▸ **Request**
Rewrite the text of all the entries below with "Visa" changed to "Permit" everywhere it appears and everything else left as it is. Leave the pictures out of your answer.

▸ **Given records**
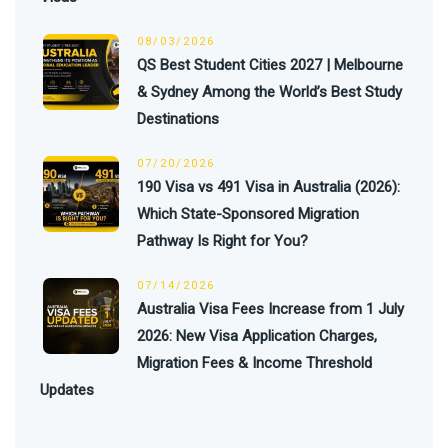
08/03/2026
QS Best Student Cities 2027 | Melbourne
& Sydney Among the World’s Best Study
Destinations
07/20/2026
190 Visa vs 491 Visa in Australia (2026):
Which State-Sponsored Migration
Pathway Is Right for You?
07/14/2026
Australia Visa Fees Increase from 1 July
2026: New Visa Application Charges,
Migration Fees & Income Threshold
Updates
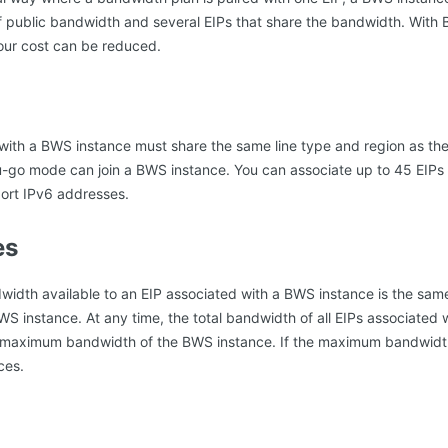
f public bandwidth and several EIPs that share the bandwidth. Wit
our cost can be reduced.
 with a BWS instance must share the same line type and region as th
ou-go mode can join a BWS instance. You can associate up to 45 EIPs
ort IPv6 addresses.
es
dth available to an EIP associated with a BWS instance is the sa
S instance. At any time, the total bandwidth of all EIPs associated
maximum bandwidth of the BWS instance. If the maximum bandwidth 
ces.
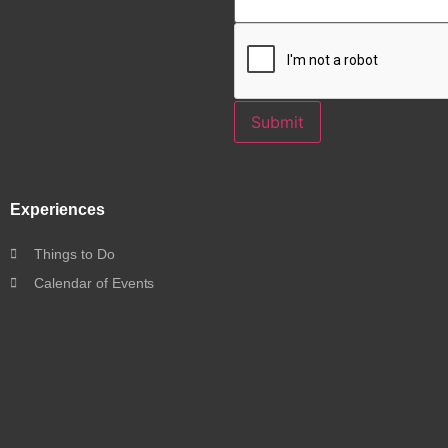
Submit
Experiences
Things to Do
Calendar of Events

▸ **Output for this exercise**
08/03/2026
QS Best Student Cities 2027 | Melbourne
& Sydney Among the World’s Best Study
Destinations
07/20/2026
190 Permit vs 491 Permit in Australia (2026):
Which State-Sponsored Migration
Pathway Is Right for You?
07/14/2026
Australia Permit Fees Increase from 1 July
2026: New Permit Application Charges,
Migration Fees & Income Threshold
Updates
f public bandwidth and several EIPs that share the bandwidth. Wit
our cost can be reduced.
 with a BWS instance must share the same line type and region as th
ou-go mode can join a BWS instance. You can associate up to 45 EIPs
ort IPv6 addresses.
es
dth available to an EIP associated with a BWS instance is the sa
S instance. At any time, the total bandwidth of all EIPs associated
maximum bandwidth of the BWS instance. If the maximum bandwidth 
ces.
Submit
Experiences
Things to Do
Calendar of Events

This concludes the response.